Too often I have watched business owners stumble over solutions because they think “it can’t be that easy.” What they mean is that they don’t believe a powerful solution can be as simple or as obvious as it really is.
We live in a culture that glorifies hard work to an extent that makes us skeptical of the simple solution. We’ve grown up believing that if it isn’t hard to get, it’s not worth having and that if something is worth having it’s worth working hard to get it.
The point of beliefs like that is to give ourselves permission to keep moving towards our goals and find the courage to stick with the plan even when we encounter resistance. The point is NOT to create resistance where there is none.
When I was in high school, I took Philosophy in my senior year. It was a mandatory class and one that had been posed as the crowning jewel of our classical education; meant to equip us with the final sharpening of our minds as we set forth into the wide, wide, world.
I was the Valedictorian of my class and, still, essay after essay, exam after exam, I bombed Philosophy. And so did my classmates. Hard. Really hard.
For years we had been told that Philosophy was reserved only for seniors because it was so hard and complicated. Only the smartest of the smart girls did well.
We were so wrapped around the axle about needing to prove just how darn smart we were and how amazingly we could untangle even the most complicated of intellectual knots that we could not seem to find the end of the shoelace to undo the bow. In terms of that class, I don’t think that any of us could have poured water out of a glass if the instructions had been on the bottom…
For example, if we had been asked something as simple as “If 1+1=2, then 2-1=…?” we would have given outlandish answers that included square roots and negative numbers and equations to the nth power and all sorts of craziness.
We refused to accept that the answer was just 1.

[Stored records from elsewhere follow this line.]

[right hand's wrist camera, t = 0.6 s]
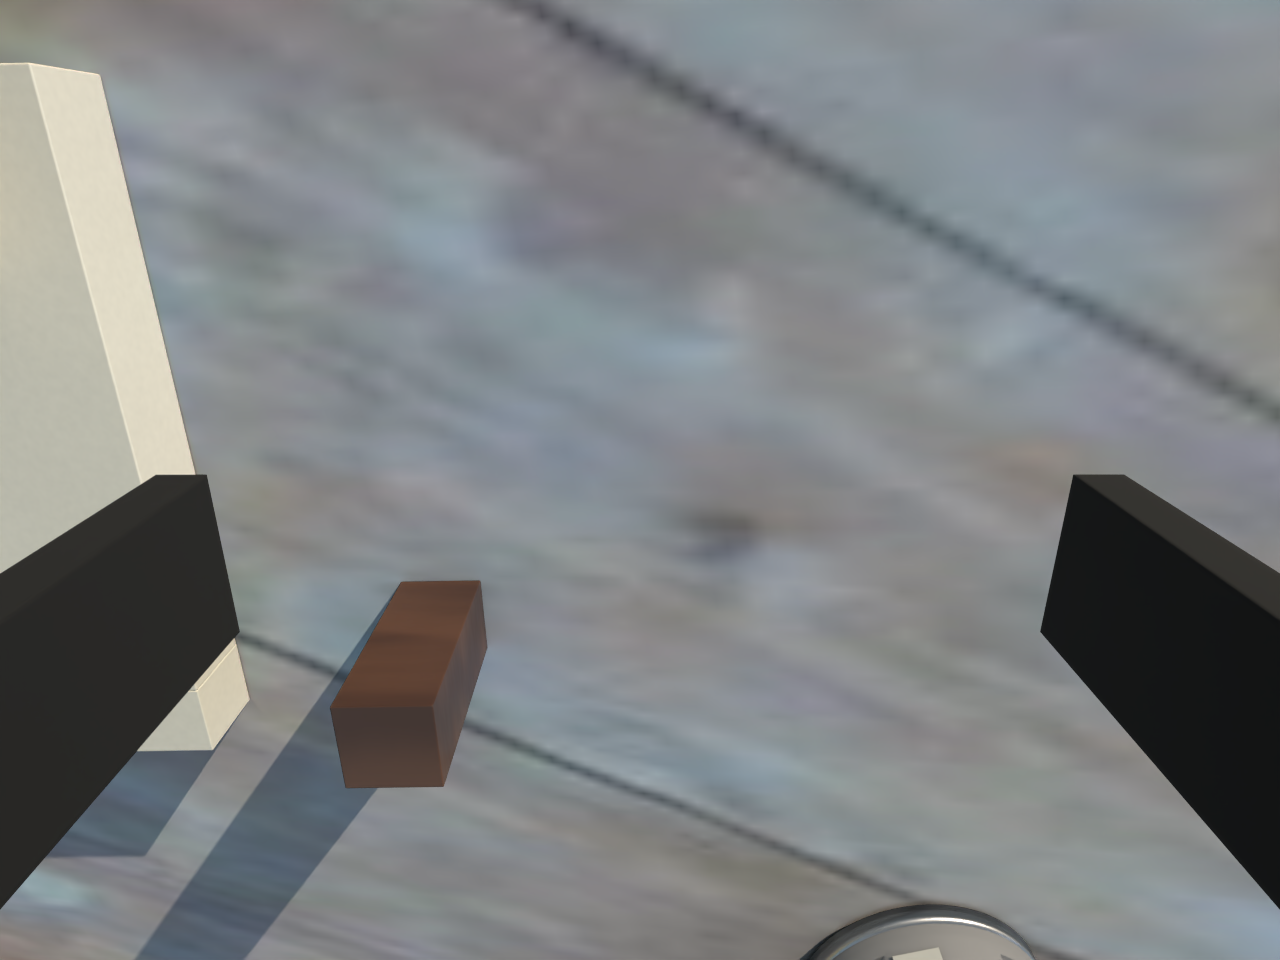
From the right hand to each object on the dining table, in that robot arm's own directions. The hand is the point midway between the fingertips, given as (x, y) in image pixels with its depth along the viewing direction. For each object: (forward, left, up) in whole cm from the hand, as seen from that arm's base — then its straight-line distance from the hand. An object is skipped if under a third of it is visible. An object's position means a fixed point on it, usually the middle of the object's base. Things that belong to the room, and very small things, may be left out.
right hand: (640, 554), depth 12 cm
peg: (-16, +10, -24) cm, 31 cm away
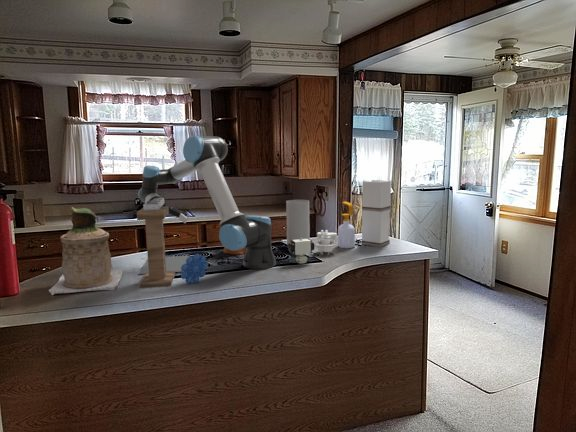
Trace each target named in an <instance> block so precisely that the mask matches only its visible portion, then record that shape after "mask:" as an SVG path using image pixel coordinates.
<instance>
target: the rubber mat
mask: <svg viewBox="0 0 576 432" xmlns="http://www.w3.org/2000/svg"><path fill="white" fill-rule="evenodd" d="M188 257H191V256H190V255H175V256H165V259H166V271H175V272H180V273H182V270H181V267H182V265H183V264H187V263H186V259H187V258H188ZM146 272H149V267H148V259H147V260H146V261H145V263H144V264H143V265H142V267H141V268H140V270H139V272H138V273H137V276H145V274H146Z"/></svg>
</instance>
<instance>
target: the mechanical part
mask: <svg viewBox="0 0 576 432" xmlns="http://www.w3.org/2000/svg"><path fill="white" fill-rule="evenodd" d="M316 234H317V237H316V240H317V241H316V242H314V246H315V247H314V248H318V249H317V250H318V251H319V252H320V254H321V255H324V253H327V255H328V256H329V255H330V254H332V251H333V250H334V248H336V247H337V243H338V232H337V233H336V232H329V230H328V229H325V231H324V230H323V229H321V230H320V231H319V232H316Z"/></svg>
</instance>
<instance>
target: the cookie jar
mask: <svg viewBox="0 0 576 432" xmlns="http://www.w3.org/2000/svg"><path fill="white" fill-rule="evenodd" d="M70 209H71V211H72V213H71V218H70V220H71V221H70V222H71V224H72V228H71V229H69V230H68V232H66V233H65V234H63V235H61V236H60V237H59V239H60V242H61V247H62V251H61V252H62V253H61V254H62V262H61V270H62V274H61V275H60V277H59V279H58V281H57V282H56V283H55V284H54V285H53V286H52V287H50V289H48V292H49V293H50V294H51V296H52V295H56V294H71V293H81V292H91V291H92V292H93V291H113V290H114V291H115V289H116V287H118V286H119V283H120V280H121V279H122V277H123V270H121V269H113V270H112V268H113V265H112V254H111V252H110V247H109V238H110V233H109V232H108V231H106V230H104V229H102V228H99V227H97V226H96V223H97V219H98V216H97V215H96V213H95V212H93V211H92V210H91V209H90V208H88V207H82V208H75V207H70Z"/></svg>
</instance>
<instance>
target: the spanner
mask: <svg viewBox="0 0 576 432" xmlns="http://www.w3.org/2000/svg"><path fill="white" fill-rule="evenodd" d="M164 201H165V198H164V197H161V198H154V199H153V200H152V201H150V202H149V203H143V204H142V206H143V207H144V211H156V210H160V209H161V206H162V205H163V204H164ZM143 207H142V208H143Z"/></svg>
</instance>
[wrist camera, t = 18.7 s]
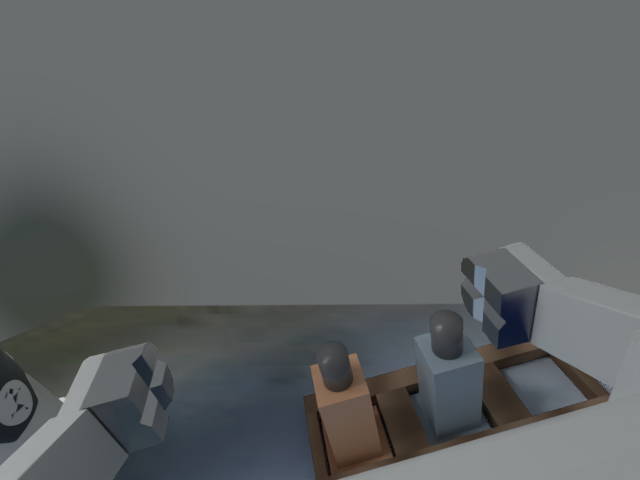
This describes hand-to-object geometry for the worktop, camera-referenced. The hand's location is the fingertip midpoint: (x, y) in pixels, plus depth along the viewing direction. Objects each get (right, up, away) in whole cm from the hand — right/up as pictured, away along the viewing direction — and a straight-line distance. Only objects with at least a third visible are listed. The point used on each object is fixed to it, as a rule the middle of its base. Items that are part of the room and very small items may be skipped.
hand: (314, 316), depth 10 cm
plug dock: (+12, -14, +25) cm, 31 cm away
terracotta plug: (+3, -16, +25) cm, 30 cm away
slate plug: (+12, -14, +25) cm, 31 cm away
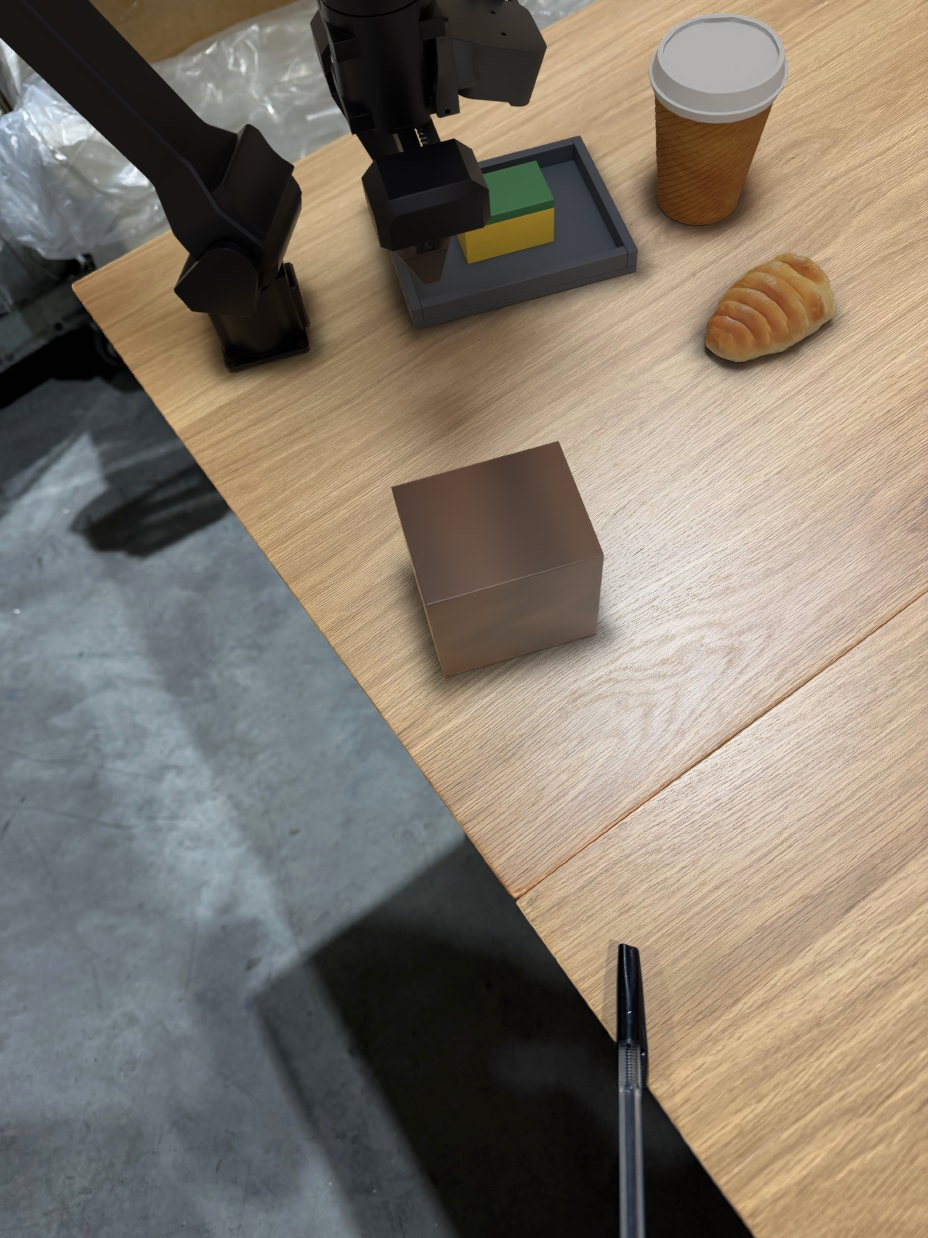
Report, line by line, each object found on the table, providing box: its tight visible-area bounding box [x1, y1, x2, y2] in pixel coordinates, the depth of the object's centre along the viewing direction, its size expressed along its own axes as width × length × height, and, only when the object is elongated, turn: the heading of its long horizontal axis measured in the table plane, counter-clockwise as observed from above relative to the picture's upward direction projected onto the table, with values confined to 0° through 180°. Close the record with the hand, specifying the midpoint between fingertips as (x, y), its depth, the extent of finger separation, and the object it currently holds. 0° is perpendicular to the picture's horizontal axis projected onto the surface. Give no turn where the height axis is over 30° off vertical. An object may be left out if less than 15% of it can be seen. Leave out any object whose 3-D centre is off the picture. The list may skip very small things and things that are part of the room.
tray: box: [387, 135, 639, 331], centre depth 75 cm, size 18×14×2 cm
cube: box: [390, 440, 605, 678], centre depth 58 cm, size 10×8×10 cm
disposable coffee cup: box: [648, 12, 789, 226], centre depth 71 cm, size 10×10×12 cm
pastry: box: [705, 252, 837, 363], centre depth 69 cm, size 9×7×4 cm
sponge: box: [457, 161, 554, 264], centre depth 74 cm, size 7×4×4 cm, turn 105°
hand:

It was too simple. We thought it was a trick, that it couldn’t be easy, so we always found a harder way of getting to the wrong answer.
Of course, the problems weren’t mathematical, but the answers really were that obvious. We just complicated things unnecessarily because we thought that was how it was supposed to be.
You see, when we approach our businesses with the mindset that it’s going to be hard and complicated and that you’re not going to know what to do, that is exactly what you’ll experience: an uphill battle both ways full of overwhelm and confusion.
If, on the other hand, you’re always on the lookout for the simplest answer to get your problem solved, you’re much better off and already far closer to the solution than you might have imagined.
Don’t be fooled.
Where there is a simple solution staring you in the face, don’t be afraid to accept it as the answer. Because it’s still going to be plenty hard to put into action, I promise you!
Simple can be right. In Philosophy. In Business. Always keep an eye out for the simple solution.